(OBJECTIF VISÉ) Poursuivez le texte qui conteste la comparaison avec l'apartheid, en reprenant juste après sa dernière phrase.

(TEXTE FOURNI)
↓

Et son reportage de débuter par les impressions d’un rescapé de la Shoa, ayant perdu dix frères et sœurs, et qui n’était jamais venu en Israël et dans les territoires palestiniens occupés (souligné par nous).
De quel droit cet ancien député de l’ANC (Africain National Congress) peut-il prétendre considérer que certains habitants juifs de Hébron adoptent « au nom du judaïsme » un comportement, dont on peut, effectivement, imaginer le caractère scandaleux. Encore faudrait-il évoquer l’environnement hostile dans lequel ils vivent. Après tout, jusqu’à preuve du contraire, pourquoi des Juifs n’auraient-ils pas le droit de vivre dans des villes où traditionnellement ont vécu des Juifs, avant d’en être chassés ? De là à soutenir un droit à une souveraineté israélienne c’est autre chose...

Tout en se défendant de vouloir « faire des comparaisons avec le régime de l’apartheid que tous ont connu et subi », c’est bien à une telle comparaison, pourtant considérée comme « pas appropriée » qu’ils ont procédée.

Comment peut-on comparer à l’apartheid l’existence de « routes séparées pour les colons et pour les Palestiniens » et les permis de circuler délivrés à ceux-ci avec « le système des pass pour les Noirs en Afrique du Sud ? De fait, au cours de ce bref séjour qui a emmené ce groupe aussi bien à Jérusalem, Tel-Aviv que Hébron et Naplouse, c’est essentiellement le microcosme que constitue la présence juive à Hébron qui l’a impressionné. En quoi cette présence, certes sur-protégée (heureusement) par l’armée israélienne pourrait-elle justifier « l’injustice, la haine, le désespoir » ? Si ce n’est en partant du postulat, effectivement, posé par certains que toute zone, dont la population est majoritairement arabe, doit être « judenrein ».....

Quelle impudence de trouver « absurde », au terme d’un si bref passage, la barrière de sécurité, les check points, les plaques d’immatriculation différentes ? Les considérations sécuritaires, les effets de la « barrière de sécurité » sur la chute du nombre des actes terroristes ne sont évidemment pas évoqués.

↑

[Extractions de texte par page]

↓

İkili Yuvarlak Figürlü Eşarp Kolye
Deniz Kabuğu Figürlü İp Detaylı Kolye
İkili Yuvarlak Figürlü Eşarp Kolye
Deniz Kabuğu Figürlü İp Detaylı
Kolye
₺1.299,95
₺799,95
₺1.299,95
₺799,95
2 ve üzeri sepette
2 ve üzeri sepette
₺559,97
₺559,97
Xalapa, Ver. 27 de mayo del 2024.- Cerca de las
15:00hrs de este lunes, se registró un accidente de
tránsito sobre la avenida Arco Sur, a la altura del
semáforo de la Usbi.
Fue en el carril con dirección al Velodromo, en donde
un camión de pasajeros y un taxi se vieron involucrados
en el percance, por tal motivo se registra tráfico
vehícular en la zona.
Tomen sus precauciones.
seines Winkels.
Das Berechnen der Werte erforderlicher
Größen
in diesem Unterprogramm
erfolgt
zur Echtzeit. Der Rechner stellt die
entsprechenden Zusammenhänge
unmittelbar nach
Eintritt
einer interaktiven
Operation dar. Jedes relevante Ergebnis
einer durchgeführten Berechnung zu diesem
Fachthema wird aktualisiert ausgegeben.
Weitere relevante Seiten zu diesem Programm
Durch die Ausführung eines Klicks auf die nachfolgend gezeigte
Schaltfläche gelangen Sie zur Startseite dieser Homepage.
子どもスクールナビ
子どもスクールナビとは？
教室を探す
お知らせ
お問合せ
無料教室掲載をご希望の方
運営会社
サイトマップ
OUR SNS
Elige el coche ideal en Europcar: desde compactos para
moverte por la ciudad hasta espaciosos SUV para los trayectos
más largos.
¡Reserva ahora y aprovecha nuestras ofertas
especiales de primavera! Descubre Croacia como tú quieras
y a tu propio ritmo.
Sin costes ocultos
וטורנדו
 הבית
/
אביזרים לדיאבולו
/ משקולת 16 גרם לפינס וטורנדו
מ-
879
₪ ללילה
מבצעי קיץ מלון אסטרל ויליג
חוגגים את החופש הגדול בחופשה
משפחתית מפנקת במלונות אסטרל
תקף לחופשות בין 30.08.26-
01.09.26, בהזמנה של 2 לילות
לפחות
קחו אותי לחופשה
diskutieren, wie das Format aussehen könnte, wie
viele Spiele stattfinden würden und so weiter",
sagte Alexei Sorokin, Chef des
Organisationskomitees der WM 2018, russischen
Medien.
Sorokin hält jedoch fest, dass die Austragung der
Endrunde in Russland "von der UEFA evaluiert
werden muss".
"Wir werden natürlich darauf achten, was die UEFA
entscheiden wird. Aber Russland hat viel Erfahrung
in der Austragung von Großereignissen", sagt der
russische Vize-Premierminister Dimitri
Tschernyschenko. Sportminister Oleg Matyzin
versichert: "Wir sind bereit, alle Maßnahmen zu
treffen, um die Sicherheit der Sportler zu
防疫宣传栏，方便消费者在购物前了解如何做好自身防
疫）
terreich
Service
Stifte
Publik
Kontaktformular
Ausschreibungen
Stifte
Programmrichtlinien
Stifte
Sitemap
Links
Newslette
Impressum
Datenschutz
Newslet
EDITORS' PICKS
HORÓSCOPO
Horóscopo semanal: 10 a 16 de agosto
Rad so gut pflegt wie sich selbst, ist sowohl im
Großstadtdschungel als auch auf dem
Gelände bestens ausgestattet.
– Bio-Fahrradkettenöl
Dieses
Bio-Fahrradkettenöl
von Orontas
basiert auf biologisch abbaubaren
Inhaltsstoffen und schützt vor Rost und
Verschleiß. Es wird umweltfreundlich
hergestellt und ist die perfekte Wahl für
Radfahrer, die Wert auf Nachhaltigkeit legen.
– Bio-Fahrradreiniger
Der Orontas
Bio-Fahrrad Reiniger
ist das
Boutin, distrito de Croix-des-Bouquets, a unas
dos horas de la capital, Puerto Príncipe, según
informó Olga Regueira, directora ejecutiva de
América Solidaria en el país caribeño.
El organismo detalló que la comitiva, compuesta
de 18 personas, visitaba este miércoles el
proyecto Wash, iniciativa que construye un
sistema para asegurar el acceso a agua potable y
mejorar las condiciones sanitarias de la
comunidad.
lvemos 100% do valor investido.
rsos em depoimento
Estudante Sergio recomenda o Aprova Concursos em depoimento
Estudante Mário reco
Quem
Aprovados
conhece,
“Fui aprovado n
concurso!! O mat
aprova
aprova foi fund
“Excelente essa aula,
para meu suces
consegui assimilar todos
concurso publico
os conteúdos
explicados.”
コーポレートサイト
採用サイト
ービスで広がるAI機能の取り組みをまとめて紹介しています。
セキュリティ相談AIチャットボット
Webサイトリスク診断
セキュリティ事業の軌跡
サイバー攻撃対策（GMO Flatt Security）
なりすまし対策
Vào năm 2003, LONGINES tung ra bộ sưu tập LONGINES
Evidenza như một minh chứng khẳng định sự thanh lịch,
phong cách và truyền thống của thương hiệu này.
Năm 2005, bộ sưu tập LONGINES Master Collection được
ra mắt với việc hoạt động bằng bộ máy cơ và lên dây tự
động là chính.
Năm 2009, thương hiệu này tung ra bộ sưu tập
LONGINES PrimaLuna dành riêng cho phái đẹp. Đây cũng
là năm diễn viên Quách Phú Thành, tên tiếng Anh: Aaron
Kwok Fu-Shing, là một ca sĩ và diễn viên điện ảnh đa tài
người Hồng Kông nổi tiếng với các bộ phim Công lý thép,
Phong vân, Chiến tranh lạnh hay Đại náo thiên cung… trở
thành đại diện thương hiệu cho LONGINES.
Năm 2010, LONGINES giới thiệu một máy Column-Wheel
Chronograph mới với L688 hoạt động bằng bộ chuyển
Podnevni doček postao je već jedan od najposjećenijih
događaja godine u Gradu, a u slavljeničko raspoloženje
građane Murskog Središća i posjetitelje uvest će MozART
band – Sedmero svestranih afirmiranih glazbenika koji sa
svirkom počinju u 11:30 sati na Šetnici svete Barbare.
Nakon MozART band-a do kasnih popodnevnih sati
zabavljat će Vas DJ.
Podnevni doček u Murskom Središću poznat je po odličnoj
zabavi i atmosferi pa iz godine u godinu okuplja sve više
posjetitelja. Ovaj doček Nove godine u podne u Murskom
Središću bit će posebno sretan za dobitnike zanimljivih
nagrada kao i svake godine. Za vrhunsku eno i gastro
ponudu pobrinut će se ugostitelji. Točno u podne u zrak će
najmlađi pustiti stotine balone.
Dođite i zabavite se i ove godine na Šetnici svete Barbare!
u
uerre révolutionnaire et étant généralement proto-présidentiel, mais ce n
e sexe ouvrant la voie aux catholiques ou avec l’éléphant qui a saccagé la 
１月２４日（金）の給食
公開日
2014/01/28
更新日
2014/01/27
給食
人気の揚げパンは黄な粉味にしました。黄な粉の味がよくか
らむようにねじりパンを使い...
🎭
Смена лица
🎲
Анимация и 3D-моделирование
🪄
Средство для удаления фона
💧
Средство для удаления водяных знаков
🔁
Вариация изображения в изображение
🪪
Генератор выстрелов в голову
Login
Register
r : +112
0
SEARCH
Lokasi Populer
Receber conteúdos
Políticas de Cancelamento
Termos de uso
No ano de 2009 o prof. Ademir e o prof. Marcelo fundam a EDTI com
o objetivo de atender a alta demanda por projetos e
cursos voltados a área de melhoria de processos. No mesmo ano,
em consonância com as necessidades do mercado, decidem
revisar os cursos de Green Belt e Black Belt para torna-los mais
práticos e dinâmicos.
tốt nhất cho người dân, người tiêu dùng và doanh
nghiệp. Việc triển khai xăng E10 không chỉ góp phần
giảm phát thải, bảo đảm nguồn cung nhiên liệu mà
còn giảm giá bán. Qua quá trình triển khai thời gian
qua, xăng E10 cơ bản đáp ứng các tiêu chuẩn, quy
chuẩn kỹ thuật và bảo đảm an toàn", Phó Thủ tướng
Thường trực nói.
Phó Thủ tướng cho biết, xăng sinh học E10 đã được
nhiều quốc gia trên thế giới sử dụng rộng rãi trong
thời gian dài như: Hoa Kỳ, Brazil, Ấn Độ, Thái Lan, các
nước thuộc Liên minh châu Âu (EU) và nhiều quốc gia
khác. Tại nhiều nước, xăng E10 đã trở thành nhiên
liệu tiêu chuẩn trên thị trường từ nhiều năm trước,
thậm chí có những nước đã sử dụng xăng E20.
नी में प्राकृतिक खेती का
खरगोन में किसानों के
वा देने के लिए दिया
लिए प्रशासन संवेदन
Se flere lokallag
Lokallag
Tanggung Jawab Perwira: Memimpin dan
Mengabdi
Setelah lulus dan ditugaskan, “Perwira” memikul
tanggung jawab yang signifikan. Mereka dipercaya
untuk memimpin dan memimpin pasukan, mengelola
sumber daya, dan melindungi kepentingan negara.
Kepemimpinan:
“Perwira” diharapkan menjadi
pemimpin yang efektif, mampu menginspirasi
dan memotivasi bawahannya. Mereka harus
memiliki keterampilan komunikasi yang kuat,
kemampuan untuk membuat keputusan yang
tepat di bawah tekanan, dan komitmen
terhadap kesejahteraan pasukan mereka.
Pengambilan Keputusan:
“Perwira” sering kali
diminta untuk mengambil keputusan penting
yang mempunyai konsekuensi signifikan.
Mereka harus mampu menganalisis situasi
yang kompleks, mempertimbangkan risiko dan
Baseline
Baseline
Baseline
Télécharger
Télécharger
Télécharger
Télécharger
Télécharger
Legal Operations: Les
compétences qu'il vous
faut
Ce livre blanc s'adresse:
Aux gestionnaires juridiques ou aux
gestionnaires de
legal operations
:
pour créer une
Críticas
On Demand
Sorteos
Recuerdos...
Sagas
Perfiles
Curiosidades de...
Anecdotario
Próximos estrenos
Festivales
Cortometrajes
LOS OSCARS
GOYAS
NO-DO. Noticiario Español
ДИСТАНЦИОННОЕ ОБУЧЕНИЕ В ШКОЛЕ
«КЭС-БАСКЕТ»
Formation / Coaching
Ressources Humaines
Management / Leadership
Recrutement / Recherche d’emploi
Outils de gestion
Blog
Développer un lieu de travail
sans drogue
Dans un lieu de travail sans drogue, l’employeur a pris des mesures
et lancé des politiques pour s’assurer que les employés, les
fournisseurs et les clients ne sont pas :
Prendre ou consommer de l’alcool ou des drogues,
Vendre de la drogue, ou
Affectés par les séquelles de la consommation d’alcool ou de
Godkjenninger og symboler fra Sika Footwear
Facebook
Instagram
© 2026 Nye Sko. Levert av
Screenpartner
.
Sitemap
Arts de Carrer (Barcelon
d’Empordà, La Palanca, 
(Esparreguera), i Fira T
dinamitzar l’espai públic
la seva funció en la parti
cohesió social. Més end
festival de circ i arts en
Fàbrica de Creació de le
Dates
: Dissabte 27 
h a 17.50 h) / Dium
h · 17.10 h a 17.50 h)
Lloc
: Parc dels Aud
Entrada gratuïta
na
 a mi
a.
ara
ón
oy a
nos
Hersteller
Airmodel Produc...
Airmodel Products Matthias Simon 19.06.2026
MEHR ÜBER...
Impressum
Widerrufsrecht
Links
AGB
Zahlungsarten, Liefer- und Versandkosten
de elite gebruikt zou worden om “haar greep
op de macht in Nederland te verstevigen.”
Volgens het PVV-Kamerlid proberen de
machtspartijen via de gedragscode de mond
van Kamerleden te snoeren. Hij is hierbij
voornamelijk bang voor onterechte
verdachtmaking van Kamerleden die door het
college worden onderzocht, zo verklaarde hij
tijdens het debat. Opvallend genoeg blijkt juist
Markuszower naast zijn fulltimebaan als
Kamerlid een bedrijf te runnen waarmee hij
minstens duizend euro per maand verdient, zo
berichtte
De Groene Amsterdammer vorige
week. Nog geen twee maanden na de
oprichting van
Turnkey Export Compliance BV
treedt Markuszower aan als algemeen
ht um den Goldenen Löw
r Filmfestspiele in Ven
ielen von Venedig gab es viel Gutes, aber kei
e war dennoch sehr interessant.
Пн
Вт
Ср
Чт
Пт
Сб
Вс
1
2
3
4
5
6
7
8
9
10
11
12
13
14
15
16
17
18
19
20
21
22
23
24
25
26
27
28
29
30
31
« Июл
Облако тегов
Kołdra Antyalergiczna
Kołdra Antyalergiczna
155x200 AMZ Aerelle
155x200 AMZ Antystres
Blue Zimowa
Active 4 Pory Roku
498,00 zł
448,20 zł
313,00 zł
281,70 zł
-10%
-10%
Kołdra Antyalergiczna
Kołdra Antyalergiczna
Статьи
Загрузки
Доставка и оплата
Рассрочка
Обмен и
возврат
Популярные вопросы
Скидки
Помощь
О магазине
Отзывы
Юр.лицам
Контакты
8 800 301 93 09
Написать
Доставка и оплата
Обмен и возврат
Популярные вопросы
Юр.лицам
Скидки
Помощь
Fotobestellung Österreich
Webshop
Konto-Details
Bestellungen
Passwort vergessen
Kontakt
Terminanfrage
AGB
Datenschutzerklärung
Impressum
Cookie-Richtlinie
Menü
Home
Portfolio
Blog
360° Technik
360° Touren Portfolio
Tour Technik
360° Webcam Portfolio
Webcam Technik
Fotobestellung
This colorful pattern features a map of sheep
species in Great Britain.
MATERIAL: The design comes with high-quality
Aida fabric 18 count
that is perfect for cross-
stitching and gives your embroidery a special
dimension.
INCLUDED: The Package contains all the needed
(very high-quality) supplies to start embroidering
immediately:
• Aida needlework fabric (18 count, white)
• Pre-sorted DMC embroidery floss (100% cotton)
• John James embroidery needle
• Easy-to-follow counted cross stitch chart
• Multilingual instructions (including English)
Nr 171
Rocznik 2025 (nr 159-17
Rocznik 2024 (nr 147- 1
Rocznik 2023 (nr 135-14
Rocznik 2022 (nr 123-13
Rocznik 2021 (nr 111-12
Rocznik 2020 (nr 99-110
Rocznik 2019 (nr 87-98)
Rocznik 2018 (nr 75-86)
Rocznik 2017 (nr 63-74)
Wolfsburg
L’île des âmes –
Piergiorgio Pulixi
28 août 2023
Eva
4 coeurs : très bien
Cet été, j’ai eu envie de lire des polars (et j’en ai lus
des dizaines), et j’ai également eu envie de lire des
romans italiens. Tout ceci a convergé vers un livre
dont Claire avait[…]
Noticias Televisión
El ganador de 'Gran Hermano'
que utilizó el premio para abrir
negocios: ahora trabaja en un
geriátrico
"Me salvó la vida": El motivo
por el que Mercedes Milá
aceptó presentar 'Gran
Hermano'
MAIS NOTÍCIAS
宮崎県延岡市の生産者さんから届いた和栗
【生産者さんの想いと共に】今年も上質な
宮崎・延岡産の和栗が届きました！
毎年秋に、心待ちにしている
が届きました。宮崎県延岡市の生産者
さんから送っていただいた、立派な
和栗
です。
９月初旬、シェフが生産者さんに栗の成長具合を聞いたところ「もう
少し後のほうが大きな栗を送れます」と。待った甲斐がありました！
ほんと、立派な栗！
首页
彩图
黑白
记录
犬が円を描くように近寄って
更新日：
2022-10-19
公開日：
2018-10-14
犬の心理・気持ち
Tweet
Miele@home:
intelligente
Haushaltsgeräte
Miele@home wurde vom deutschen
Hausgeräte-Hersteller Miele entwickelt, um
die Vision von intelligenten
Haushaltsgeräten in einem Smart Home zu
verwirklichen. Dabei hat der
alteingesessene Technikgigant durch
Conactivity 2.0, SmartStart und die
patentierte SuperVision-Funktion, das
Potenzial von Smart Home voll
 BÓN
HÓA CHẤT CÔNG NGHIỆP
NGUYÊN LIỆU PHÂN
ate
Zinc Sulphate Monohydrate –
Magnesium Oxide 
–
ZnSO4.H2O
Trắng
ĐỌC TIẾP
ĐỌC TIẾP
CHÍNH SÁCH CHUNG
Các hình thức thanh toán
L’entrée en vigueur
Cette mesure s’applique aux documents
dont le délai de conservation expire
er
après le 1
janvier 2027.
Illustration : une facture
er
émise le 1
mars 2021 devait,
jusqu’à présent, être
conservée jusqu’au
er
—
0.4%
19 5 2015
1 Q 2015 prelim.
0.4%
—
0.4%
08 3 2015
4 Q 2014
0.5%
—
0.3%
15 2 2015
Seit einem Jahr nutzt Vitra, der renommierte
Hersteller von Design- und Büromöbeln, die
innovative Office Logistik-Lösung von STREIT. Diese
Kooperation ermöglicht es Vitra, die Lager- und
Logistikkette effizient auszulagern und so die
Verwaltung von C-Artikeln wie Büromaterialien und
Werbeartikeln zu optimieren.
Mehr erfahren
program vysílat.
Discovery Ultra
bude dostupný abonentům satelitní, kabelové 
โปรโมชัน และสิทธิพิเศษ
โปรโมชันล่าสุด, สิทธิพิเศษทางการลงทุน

↑

(VOTRE RÉPONSE)
Pourquoi une députée de l’ANC ne se souvient que de « la crainte dans les yeux des enfants » dans le camp de Balata, à Naplouse ? Pense-t-elle que les petits Israéliens de Sderot, par exemple, ou même ceux de Hébron, sont rassurés, eux ? Ce n’est pas le point de vue d’un magistrat qui, lui, n’en est pas à son premier voyage qui paraît plus objectif lorsqu’il déclare qu’il a « l’impression que nous sommes en 1965 en Afrique du Sud, lorsque la répression s’est intensifiée après la condamnation de Nelson Mandela ».

Comment peut-il comparer avec celui-ci, qui, effectivement, a passé 27 ans en prison, un membre du FPLP, « condamné à perpétuité pour des attentats perpétrés en 1977 et qui avaient fait un mort et des blessés, incarcéré depuis trente et un ans ? C’est un journaliste noir qui ne manque pas d’humour lorsqu’il déclare que « le bout du tunnel est plus noir que noir »...

Un juriste juif du groupe ne manque pas d’aplomb quand après avoir déclaré être « frappé par l’extension de la colonisation », par « la façon de traiter un peuple comme s’il était de seconde classe, par les pesanteurs de l’occupation militaire et le contrôle de tous les aspects de la vie quotidienne des Palestiniens, par la séparation de plus en plus marquée de deux communautés » se défend d’être là pour « juger », mais seulement pour s’ « informer » .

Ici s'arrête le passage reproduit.